(Recorded data)
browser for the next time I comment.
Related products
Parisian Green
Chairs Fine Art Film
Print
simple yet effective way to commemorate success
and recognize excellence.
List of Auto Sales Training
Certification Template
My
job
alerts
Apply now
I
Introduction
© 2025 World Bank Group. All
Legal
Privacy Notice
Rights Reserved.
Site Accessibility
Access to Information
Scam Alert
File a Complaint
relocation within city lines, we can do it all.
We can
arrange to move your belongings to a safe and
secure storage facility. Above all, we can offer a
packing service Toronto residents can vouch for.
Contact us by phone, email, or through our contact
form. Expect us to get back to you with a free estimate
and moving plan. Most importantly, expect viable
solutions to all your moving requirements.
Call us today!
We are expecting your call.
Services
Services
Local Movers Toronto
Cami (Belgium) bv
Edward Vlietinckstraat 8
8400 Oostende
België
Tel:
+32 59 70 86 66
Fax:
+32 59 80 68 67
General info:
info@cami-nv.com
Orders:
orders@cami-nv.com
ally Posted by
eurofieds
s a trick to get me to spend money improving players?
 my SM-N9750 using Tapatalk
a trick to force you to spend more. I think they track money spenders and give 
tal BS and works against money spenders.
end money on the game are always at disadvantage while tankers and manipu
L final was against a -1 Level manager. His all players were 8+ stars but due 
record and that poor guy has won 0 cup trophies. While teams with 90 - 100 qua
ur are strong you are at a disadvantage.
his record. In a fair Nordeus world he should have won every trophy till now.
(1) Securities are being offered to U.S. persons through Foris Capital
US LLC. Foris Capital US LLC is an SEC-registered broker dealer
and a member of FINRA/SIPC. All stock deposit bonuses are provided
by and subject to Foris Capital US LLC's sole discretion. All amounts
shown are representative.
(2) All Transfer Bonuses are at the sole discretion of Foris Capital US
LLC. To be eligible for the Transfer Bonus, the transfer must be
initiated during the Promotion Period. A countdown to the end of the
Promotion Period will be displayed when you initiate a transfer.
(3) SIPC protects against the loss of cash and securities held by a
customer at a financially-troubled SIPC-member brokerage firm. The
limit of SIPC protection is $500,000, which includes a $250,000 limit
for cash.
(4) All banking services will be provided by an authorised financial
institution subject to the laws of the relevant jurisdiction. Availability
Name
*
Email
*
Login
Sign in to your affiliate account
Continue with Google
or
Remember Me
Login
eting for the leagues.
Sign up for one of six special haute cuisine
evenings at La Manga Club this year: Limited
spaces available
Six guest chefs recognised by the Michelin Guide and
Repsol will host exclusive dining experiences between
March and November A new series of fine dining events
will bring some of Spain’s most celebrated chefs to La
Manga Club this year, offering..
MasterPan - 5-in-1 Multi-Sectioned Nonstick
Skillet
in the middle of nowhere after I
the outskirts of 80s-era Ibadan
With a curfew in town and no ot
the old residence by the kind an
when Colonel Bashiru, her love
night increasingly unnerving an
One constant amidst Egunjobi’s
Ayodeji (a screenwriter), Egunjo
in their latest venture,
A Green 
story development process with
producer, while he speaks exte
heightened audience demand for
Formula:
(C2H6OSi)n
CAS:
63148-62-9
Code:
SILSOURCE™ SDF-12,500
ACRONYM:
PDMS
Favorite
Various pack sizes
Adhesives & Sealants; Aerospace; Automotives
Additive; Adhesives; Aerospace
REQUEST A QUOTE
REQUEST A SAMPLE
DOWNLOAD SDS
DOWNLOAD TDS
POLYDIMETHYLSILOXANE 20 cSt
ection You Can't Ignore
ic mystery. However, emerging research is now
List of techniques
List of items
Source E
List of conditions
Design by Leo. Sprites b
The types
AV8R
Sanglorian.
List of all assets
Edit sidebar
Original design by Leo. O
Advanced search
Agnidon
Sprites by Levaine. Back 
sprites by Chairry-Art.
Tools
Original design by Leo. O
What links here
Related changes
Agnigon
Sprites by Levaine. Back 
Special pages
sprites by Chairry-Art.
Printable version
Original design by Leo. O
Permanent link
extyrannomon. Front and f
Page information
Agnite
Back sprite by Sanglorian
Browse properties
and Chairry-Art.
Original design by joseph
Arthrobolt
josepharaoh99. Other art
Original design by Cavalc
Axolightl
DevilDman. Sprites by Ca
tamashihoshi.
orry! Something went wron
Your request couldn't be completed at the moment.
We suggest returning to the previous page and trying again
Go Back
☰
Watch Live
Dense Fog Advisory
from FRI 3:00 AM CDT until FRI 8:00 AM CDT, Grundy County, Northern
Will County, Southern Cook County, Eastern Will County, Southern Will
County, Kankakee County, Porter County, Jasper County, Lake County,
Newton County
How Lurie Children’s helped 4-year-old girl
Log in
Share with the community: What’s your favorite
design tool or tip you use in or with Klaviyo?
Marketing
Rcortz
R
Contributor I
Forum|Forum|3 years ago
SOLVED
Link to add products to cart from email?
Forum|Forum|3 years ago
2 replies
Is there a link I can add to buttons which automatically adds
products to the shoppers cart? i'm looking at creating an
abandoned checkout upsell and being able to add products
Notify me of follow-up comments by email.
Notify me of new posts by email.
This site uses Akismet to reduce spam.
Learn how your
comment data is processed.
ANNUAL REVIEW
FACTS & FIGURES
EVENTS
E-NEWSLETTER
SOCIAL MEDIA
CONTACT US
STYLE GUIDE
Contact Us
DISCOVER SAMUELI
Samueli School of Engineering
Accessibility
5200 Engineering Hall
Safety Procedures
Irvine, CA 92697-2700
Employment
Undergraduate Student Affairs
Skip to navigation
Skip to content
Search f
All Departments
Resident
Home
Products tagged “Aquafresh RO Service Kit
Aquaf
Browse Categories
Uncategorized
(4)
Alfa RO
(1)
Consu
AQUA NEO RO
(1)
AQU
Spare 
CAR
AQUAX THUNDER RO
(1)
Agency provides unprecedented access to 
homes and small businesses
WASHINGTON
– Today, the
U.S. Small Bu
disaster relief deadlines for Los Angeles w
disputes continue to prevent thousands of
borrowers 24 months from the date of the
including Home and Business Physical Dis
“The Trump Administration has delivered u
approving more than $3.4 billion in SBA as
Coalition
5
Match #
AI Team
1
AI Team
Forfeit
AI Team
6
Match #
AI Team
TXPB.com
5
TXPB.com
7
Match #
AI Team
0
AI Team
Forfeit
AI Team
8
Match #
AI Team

■ ASSIGNMENT ■
Transcribe every line of the material above, keeping the wording, spelling, and line order unchanged.

■ TASK RESULT ■
browser for the next time I comment.
Related products
Parisian Green
Chairs Fine Art Film
Print
simple yet effective way to commemorate success
and recognize excellence.
List of Auto Sales Training
Certification Template
My
job
alerts
Apply now
I
Introduction
© 2025 World Bank Group. All
Legal
Privacy Notice
Rights Reserved.
Site Accessibility
Access to Information
Scam Alert
File a Complaint
relocation within city lines, we can do it all.
We can
arrange to move your belongings to a safe and
secure storage facility. Above all, we can offer a
packing service Toronto residents can vouch for.
Contact us by phone, email, or through our contact
form. Expect us to get back to you with a free estimate
and moving plan. Most importantly, expect viable
solutions to all your moving requirements.
Call us today!
We are expecting your call.
Services
Services
Local Movers Toronto
Cami (Belgium) bv
Edward Vlietinckstraat 8
8400 Oostende
België
Tel:
+32 59 70 86 66
Fax:
+32 59 80 68 67
General info:
info@cami-nv.com
Orders:
orders@cami-nv.com
ally Posted by
eurofieds
s a trick to get me to spend money improving players?
 my SM-N9750 using Tapatalk
a trick to force you to spend more. I think they track money spenders and give 
tal BS and works against money spenders.
end money on the game are always at disadvantage while tankers and manipu
L final was against a -1 Level manager. His all players were 8+ stars but due 
record and that poor guy has won 0 cup trophies. While teams with 90 - 100 qua
ur are strong you are at a disadvantage.
his record. In a fair Nordeus world he should have won every trophy till now.
(1) Securities are being offered to U.S. persons through Foris Capital
US LLC. Foris Capital US LLC is an SEC-registered broker dealer
and a member of FINRA/SIPC. All stock deposit bonuses are provided
by and subject to Foris Capital US LLC's sole discretion. All amounts
shown are representative.
(2) All Transfer Bonuses are at the sole discretion of Foris Capital US
LLC. To be eligible for the Transfer Bonus, the transfer must be
initiated during the Promotion Period. A countdown to the end of the
Promotion Period will be displayed when you initiate a transfer.
(3) SIPC protects against the loss of cash and securities held by a
customer at a financially-troubled SIPC-member brokerage firm. The
limit of SIPC protection is $500,000, which includes a $250,000 limit
for cash.
(4) All banking services will be provided by an authorised financial
institution subject to the laws of the relevant jurisdiction. Availability
Name
*
Email
*
Login
Sign in to your affiliate account
Continue with Google
or
Remember Me
Login
eting for the leagues.
Sign up for one of six special haute cuisine
evenings at La Manga Club this year: Limited
spaces available
Six guest chefs recognised by the Michelin Guide and
Repsol will host exclusive dining experiences between
March and November A new series of fine dining events
will bring some of Spain’s most celebrated chefs to La
Manga Club this year, offering..
MasterPan - 5-in-1 Multi-Sectioned Nonstick
Skillet
in the middle of nowhere after I
the outskirts of 80s-era Ibadan
With a curfew in town and no ot
the old residence by the kind an
when Colonel Bashiru, her love
night increasingly unnerving an
One constant amidst Egunjobi’s
Ayodeji (a screenwriter), Egunjo
in their latest venture,
A Green 
story development process with
producer, while he speaks exte
heightened audience demand for
Formula:
(C2H6OSi)n
CAS:
63148-62-9
Code:
SILSOURCE™ SDF-12,500
ACRONYM:
PDMS
Favorite
Various pack sizes
Adhesives & Sealants; Aerospace; Automotives
Additive; Adhesives; Aerospace
REQUEST A QUOTE
REQUEST A SAMPLE
DOWNLOAD SDS
DOWNLOAD TDS
POLYDIMETHYLSILOXANE 20 cSt
ection You Can't Ignore
ic mystery. However, emerging research is now
List of techniques
List of items
Source E
List of conditions
Design by Leo. Sprites b
The types
AV8R
Sanglorian.
List of all assets
Edit sidebar
Original design by Leo. O
Advanced search
Agnidon
Sprites by Levaine. Back 
sprites by Chairry-Art.
Tools
Original design by Leo. O
What links here
Related changes
Agnigon
Sprites by Levaine. Back 
Special pages
sprites by Chairry-Art.
Printable version
Original design by Leo. O
Permanent link
extyrannomon. Front and f
Page information
Agnite
Back sprite by Sanglorian
Browse properties
and Chairry-Art.
Original design by joseph
Arthrobolt
josepharaoh99. Other art
Original design by Cavalc
Axolightl
DevilDman. Sprites by Ca
tamashihoshi.
orry! Something went wron
Your request couldn't be completed at the moment.
We suggest returning to the previous page and trying again
Go Back
☰
Watch Live
Dense Fog Advisory
from FRI 3:00 AM CDT until FRI 8:00 AM CDT, Grundy County, Northern
Will County, Southern Cook County, Eastern Will County, Southern Will
County, Kankakee County, Porter County, Jasper County, Lake County,
Newton County
How Lurie Children’s helped 4-year-old girl
Log in
Share with the community: What’s your favorite
design tool or tip you use in or with Klaviyo?
Marketing
Rcortz
R
Contributor I
Forum|Forum|3 years ago
SOLVED
Link to add products to cart from email?
Forum|Forum|3 years ago
2 replies
Is there a link I can add to buttons which automatically adds
products to the shoppers cart? i'm looking at creating an
abandoned checkout upsell and being able to add products
Notify me of follow-up comments by email.
Notify me of new posts by email.
This site uses Akismet to reduce spam.
Learn how your
comment data is processed.
ANNUAL REVIEW
FACTS & FIGURES
EVENTS
E-NEWSLETTER
SOCIAL MEDIA
CONTACT US
STYLE GUIDE
Contact Us
DISCOVER SAMUELI
Samueli School of Engineering
Accessibility
5200 Engineering Hall
Safety Procedures
Irvine, CA 92697-2700
Employment
Undergraduate Student Affairs
Skip to navigation
Skip to content
Search f
All Departments
Resident
Home
Products tagged “Aquafresh RO Service Kit
Aquaf
Browse Categories
Uncategorized
(4)
Alfa RO
(1)
Consu
AQUA NEO RO
(1)
AQU
Spare 
CAR
AQUAX THUNDER RO
(1)
Agency provides unprecedented access to 
homes and small businesses
WASHINGTON
– Today, the
U.S. Small Bu
disaster relief deadlines for Los Angeles w
disputes continue to prevent thousands of
borrowers 24 months from the date of the
including Home and Business Physical Dis
“The Trump Administration has delivered u
approving more than $3.4 billion in SBA as
Coalition
5
Match #
AI Team
1
AI Team
Forfeit
AI Team
6
Match #
AI Team
TXPB.com
5
TXPB.com
7
Match #
AI Team
0
AI Team
Forfeit
AI Team
8
Match #
AI Team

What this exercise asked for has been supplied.